* **TRY IT**: Lines before the one containing "framed print: present [375,107,438,183]" are left out; that line and every line after it, through the end of the records, are to be reproduced exactly.

Household object detections:
==========
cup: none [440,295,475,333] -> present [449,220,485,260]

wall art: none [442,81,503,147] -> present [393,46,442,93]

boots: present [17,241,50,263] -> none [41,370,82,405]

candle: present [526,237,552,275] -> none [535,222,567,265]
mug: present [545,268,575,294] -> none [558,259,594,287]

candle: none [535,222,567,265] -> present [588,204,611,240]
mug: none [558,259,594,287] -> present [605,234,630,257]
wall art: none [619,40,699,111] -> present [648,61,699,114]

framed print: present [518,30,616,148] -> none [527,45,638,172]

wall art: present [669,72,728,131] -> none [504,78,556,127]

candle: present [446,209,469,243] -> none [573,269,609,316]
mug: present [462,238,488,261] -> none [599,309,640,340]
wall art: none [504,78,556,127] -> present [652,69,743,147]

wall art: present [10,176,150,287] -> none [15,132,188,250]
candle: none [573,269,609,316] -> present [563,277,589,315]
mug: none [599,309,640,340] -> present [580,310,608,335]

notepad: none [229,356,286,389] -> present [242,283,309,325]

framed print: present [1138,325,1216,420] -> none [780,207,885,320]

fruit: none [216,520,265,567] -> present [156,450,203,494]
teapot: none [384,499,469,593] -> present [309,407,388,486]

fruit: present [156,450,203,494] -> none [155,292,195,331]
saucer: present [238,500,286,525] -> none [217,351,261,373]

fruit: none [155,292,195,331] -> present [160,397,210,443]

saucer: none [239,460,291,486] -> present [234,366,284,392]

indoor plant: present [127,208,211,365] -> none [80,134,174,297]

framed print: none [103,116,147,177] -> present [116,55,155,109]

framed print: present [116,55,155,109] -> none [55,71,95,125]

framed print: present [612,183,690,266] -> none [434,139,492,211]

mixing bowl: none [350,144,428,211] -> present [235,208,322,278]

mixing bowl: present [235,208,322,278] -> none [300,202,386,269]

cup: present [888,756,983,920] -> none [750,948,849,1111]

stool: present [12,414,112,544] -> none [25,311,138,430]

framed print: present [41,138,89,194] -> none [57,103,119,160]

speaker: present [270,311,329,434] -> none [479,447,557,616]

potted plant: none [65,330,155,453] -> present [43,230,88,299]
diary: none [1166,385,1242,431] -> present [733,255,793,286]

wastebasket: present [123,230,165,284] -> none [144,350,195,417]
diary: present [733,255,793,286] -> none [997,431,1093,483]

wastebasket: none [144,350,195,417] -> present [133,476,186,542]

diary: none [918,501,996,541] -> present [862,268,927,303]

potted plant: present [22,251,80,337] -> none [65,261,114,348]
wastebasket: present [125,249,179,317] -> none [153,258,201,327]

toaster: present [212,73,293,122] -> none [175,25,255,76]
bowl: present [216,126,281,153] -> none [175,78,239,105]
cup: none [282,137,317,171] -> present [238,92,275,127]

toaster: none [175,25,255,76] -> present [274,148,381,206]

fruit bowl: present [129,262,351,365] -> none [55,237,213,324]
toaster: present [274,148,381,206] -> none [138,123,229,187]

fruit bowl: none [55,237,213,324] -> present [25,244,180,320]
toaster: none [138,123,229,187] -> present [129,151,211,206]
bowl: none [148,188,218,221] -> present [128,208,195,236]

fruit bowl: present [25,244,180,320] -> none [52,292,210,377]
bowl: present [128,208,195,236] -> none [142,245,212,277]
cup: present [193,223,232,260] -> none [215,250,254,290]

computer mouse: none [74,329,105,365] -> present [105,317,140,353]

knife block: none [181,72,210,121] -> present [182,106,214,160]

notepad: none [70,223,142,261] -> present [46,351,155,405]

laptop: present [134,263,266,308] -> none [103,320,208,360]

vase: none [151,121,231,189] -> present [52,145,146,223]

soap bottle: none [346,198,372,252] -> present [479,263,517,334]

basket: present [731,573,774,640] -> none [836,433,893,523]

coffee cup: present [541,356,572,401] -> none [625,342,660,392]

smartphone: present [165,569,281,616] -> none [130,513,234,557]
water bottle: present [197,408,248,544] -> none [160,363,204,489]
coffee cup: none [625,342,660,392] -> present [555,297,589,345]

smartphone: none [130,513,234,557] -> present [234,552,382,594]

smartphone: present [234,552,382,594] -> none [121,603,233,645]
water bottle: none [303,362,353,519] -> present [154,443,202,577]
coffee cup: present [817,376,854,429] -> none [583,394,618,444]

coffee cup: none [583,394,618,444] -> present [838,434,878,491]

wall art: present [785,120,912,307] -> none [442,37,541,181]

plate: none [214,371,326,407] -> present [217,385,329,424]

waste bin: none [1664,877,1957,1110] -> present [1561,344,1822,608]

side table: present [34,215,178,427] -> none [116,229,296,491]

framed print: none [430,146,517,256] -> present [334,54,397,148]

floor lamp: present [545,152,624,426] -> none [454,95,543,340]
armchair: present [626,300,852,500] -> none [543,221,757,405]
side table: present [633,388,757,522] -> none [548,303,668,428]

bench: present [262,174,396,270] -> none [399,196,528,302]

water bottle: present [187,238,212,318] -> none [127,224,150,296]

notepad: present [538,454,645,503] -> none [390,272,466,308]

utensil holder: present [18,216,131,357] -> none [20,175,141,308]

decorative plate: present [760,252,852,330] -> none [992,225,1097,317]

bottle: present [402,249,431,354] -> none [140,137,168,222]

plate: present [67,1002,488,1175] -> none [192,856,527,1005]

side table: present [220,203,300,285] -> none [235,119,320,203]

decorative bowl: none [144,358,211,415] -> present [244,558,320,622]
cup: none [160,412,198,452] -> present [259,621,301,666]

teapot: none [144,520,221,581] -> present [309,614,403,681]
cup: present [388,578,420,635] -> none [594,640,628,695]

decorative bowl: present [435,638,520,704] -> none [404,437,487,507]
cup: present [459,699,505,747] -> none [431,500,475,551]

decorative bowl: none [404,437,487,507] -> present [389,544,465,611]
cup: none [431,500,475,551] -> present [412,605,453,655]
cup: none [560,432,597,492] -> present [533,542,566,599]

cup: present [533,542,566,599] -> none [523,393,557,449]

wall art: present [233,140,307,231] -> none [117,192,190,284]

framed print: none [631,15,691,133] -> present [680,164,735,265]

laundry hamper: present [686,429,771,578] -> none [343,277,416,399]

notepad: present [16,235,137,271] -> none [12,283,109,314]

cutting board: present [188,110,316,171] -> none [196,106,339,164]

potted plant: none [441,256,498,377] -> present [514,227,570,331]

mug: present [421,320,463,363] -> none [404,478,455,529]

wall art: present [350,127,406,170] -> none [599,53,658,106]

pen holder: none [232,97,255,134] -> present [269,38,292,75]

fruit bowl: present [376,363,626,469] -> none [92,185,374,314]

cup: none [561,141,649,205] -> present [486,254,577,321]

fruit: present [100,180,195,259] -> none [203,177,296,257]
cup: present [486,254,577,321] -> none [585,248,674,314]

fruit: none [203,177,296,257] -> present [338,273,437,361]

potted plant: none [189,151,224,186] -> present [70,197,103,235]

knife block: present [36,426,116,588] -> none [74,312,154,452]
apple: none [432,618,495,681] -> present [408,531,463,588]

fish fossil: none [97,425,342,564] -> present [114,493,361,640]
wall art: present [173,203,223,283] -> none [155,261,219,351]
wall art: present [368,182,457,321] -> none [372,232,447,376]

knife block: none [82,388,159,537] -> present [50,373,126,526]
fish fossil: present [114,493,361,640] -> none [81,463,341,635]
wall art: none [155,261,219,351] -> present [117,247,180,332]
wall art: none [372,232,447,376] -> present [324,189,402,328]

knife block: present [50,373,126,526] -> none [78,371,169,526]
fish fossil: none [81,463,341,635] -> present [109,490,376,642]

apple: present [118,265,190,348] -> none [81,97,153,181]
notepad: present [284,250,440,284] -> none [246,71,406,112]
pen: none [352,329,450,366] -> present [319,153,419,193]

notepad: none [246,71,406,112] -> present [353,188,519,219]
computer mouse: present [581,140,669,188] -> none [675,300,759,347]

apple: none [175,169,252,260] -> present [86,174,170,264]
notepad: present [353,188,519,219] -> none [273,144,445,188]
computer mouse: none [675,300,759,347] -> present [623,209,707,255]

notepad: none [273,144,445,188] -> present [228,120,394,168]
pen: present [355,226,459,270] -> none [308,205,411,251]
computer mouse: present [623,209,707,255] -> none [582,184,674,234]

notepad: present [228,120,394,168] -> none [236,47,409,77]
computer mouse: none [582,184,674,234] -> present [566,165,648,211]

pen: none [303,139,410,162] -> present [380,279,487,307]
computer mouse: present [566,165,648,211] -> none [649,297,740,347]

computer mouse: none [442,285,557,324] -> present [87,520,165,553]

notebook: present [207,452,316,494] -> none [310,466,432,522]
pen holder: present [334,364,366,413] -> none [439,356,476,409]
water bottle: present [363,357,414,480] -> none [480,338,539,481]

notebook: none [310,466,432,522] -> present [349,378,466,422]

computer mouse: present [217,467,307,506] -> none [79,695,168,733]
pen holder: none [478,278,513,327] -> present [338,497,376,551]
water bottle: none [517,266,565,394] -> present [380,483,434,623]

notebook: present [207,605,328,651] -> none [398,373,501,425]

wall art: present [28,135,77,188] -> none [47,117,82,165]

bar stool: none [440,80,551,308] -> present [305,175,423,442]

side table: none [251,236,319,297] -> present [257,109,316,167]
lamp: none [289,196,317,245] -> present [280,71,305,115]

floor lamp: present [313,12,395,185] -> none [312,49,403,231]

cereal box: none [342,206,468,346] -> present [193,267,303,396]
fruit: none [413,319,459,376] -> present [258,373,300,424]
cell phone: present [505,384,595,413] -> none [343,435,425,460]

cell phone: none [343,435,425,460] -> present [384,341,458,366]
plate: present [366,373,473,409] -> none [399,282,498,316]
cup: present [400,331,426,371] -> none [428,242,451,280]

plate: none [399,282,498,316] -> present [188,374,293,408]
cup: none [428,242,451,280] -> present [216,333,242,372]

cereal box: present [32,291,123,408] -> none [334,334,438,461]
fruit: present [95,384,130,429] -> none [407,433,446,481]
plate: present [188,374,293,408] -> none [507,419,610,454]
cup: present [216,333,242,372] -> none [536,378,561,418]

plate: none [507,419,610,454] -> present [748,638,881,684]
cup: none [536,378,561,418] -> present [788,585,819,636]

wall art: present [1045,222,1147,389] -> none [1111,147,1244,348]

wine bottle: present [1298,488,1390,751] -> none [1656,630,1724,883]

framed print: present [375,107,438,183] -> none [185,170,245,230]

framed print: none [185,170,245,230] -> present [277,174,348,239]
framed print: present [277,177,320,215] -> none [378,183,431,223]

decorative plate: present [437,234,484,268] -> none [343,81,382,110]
==========
* **ANSWER BOX**:
framed print: present [375,107,438,183] -> none [185,170,245,230]

framed print: none [185,170,245,230] -> present [277,174,348,239]
framed print: present [277,177,320,215] -> none [378,183,431,223]

decorative plate: present [437,234,484,268] -> none [343,81,382,110]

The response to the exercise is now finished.